Die Schadenshöhe wird in der Regel durch ein Sachverständigengutachten oder einem Kostenvoranschlag festgestellt. Nach § 69 Abs. 1, Abs. 2 Nr. 3 StGB kommt es in Fällen der Unfallflucht regelmäßig zur Entziehung der Fahrerlaubnis, wenn ein:e Beschuldigte:r einen „bedeutenden Sachschaden“ verursacht hat. Dieser Rechtsbegriff wird von den Gerichten unterschiedlich ausgelegt und wurde in der Vergangenheit oft neu definiert. So beschloss beispielsweise zuletzt das Landgericht Berlin, dass die maßgebliche Grenze bei 1300 Euro liegt (Az. 534 Qs 23/19).

Das Landgericht Hamburg entschied nun, dass ein bedeutender Sachschaden im Sinne von § 69 Abs. 2 Nr. 3 StGB erst dann vorliegt, wenn die Kosten für die Reparatur des Fahrzeugs mindestens 1800 Euro betragen. 

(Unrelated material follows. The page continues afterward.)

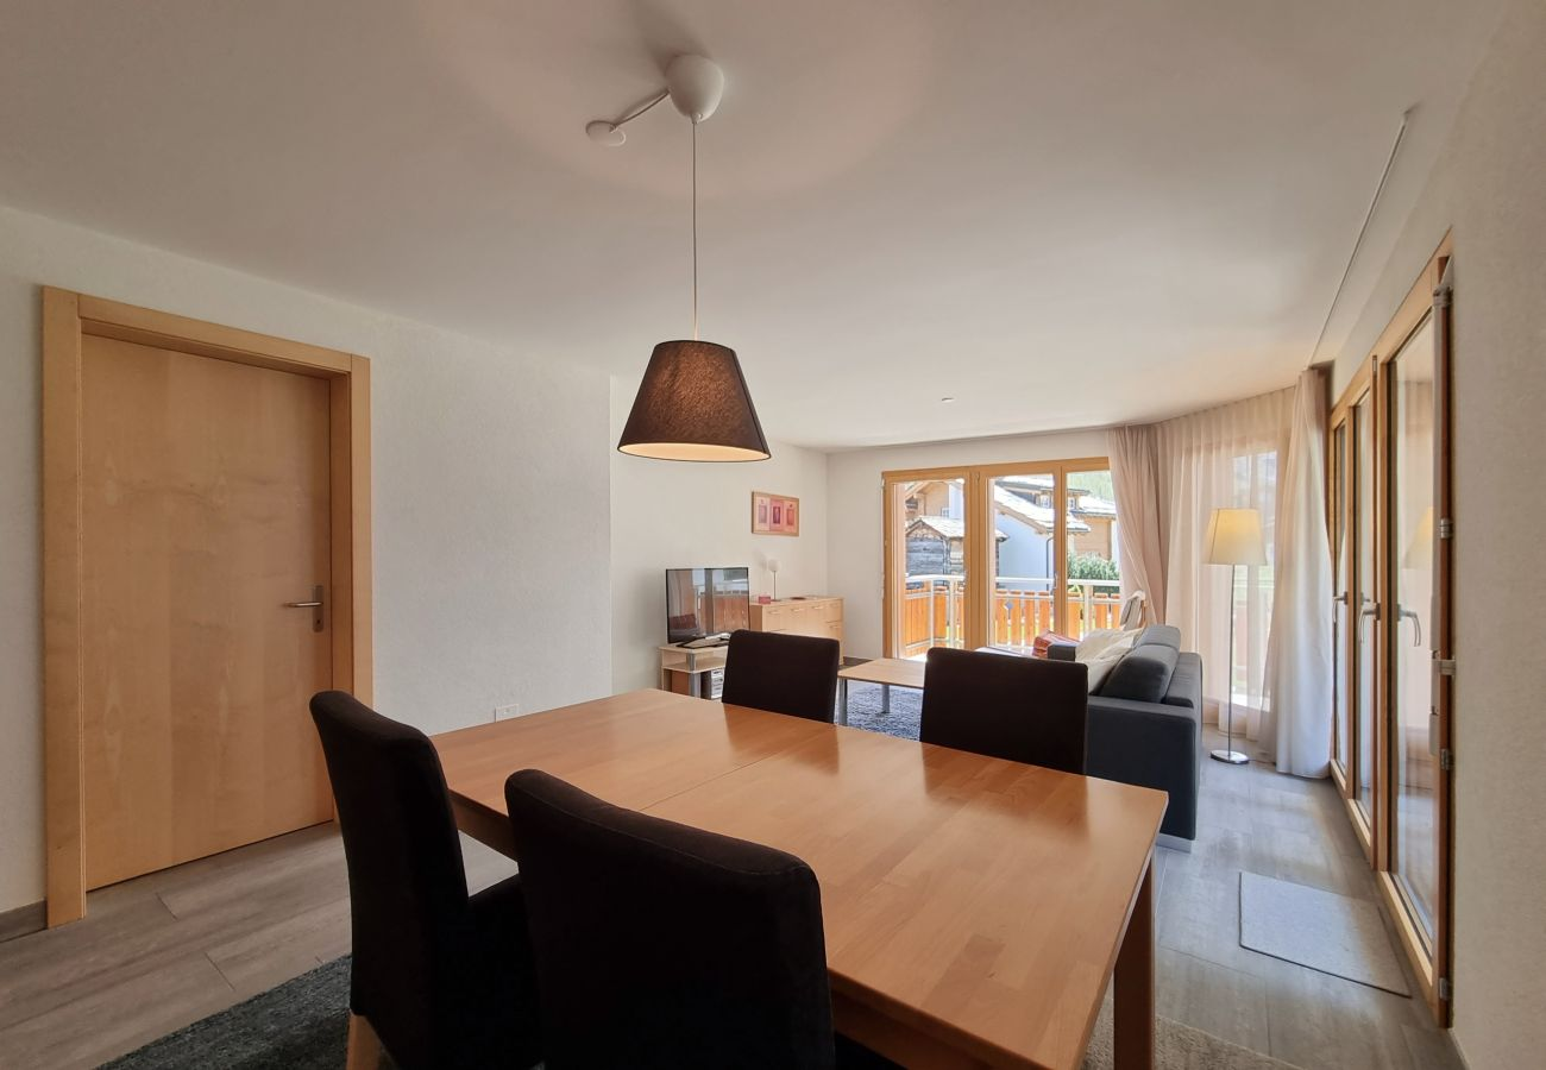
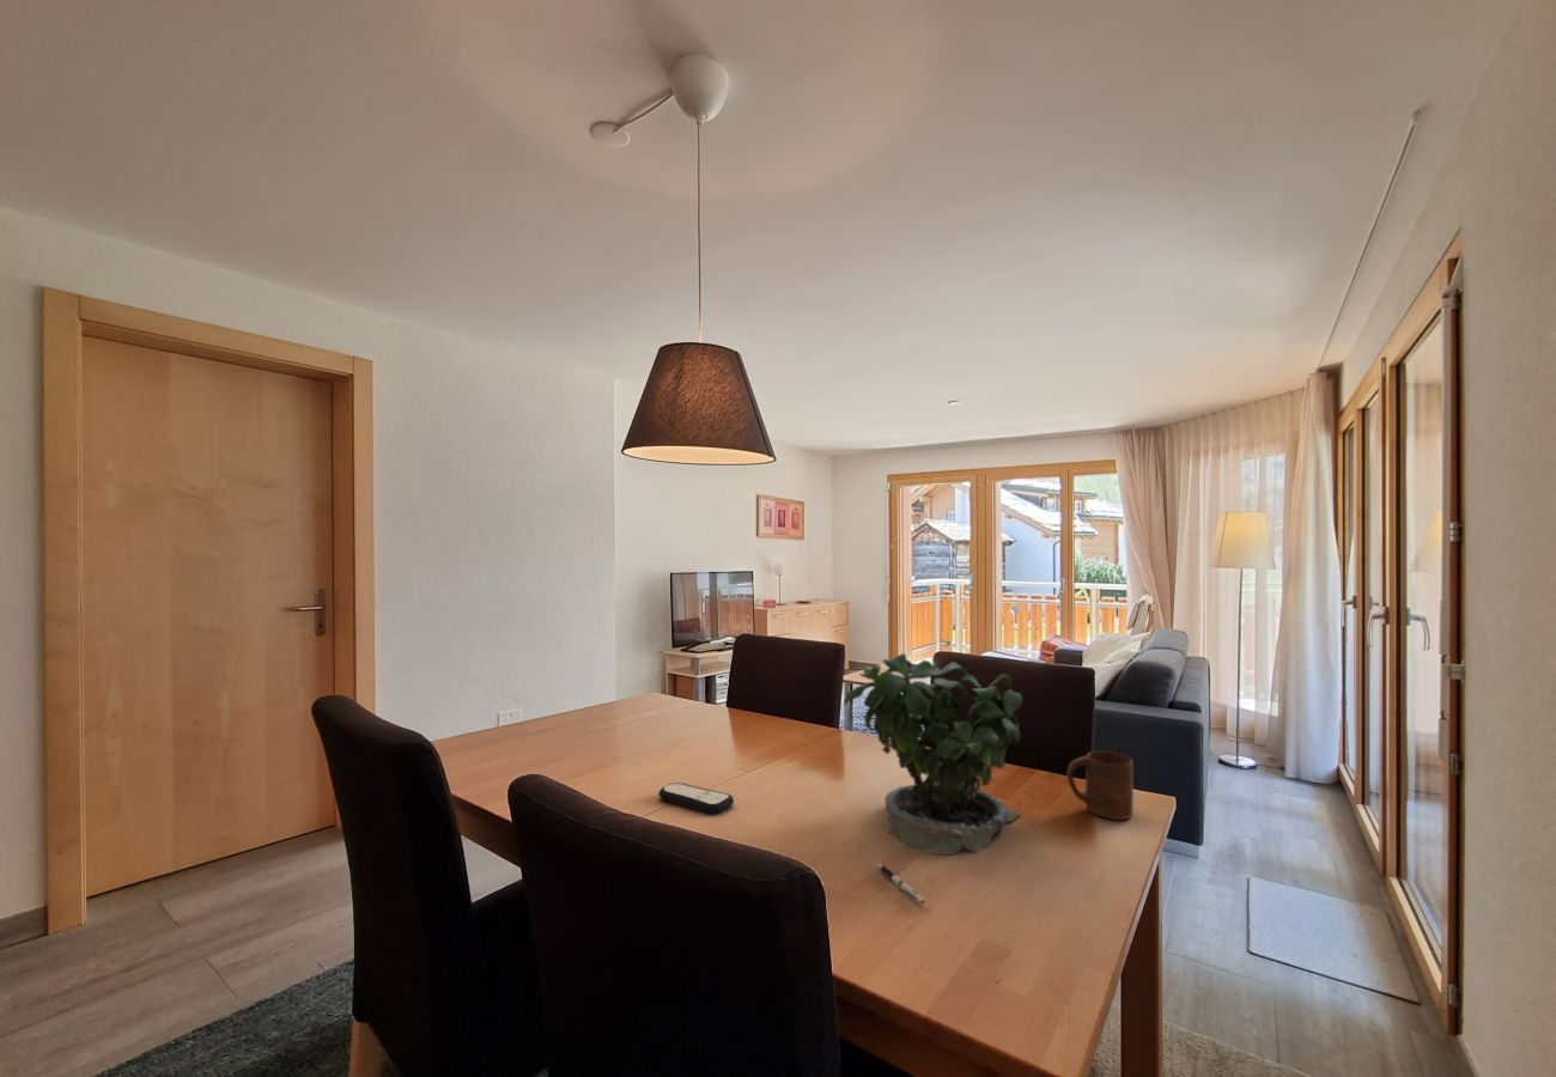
+ cup [1065,750,1135,821]
+ remote control [658,781,735,815]
+ pen [876,863,925,906]
+ potted plant [843,640,1023,856]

Reparaturkosten und Einkommens­entwicklung entscheidend

Im Oktober 2022 verursachte eine PKW-Fahrerin auf einem Parkplatz die Beschädigung eines anderen Fahrzeugs. Sie verließ den Unfallort, obwohl sie den Unfall bemerkt hatte. Die Reparaturkosten des beschädigten Fahrzeugs wurden laut einem Gutachten daraufhin auf etwa 1600 Euro geschätzt. Fraglich war zunächst damit, ob der Frau gemäß § 69 Abs. 2 Nr. 3 StGB die Fahrerlaubnis entzogen werden sollte. Das Amtsgericht Hamburg bejahte dies, indem es der Fahrerin gemäß § 111 a Abs. 1 StPO vorläufig die Fahrerlaubnis entzog. Die Fahrerin legte sodann dagegen Beschwerde ein. 

Das Landgericht Hamburg entschied jedoch, dass eine Fahrerlaubnisentziehung gemäß § 69 Abs. 2 Nr. 3 StGB nicht in Betracht komme. Die vorläufige Entziehung der Fahrerlaubnis war damit nicht rechtens. Zwar verließ die Beschuldigte unerlaubt den Unfallort, jedoch läge kein bedeutender Sachschaden vor. Laut Gericht ist bei der Beurteilung des Schadens als „bedeutend“ die fortschreitende Entwicklung der Reparaturkosten und die Einkommens­entwicklung zu beachten. 

Bislang wurde ein bedeutender Sachschaden angenommen, wenn eine Wertgrenze von 1.500 Euro erreicht wurde. Die fortschreitende Entwicklung der Reparaturkosten und die Einkommensentwicklung rechtfertigen jedoch die Anhebung der Wertgrenze auf 1.800 Euro, so das Landgericht Hamburg. Da die Reparaturkosten auf etwa 1.600 Euro geschätzt wurden, wurde die Wertgrenze nicht überschritten, sodass die Entziehung der Fahrerlaubnis gemäß § 69 Abs. 2 Nr. 3 StGB nicht in Betracht kommt. 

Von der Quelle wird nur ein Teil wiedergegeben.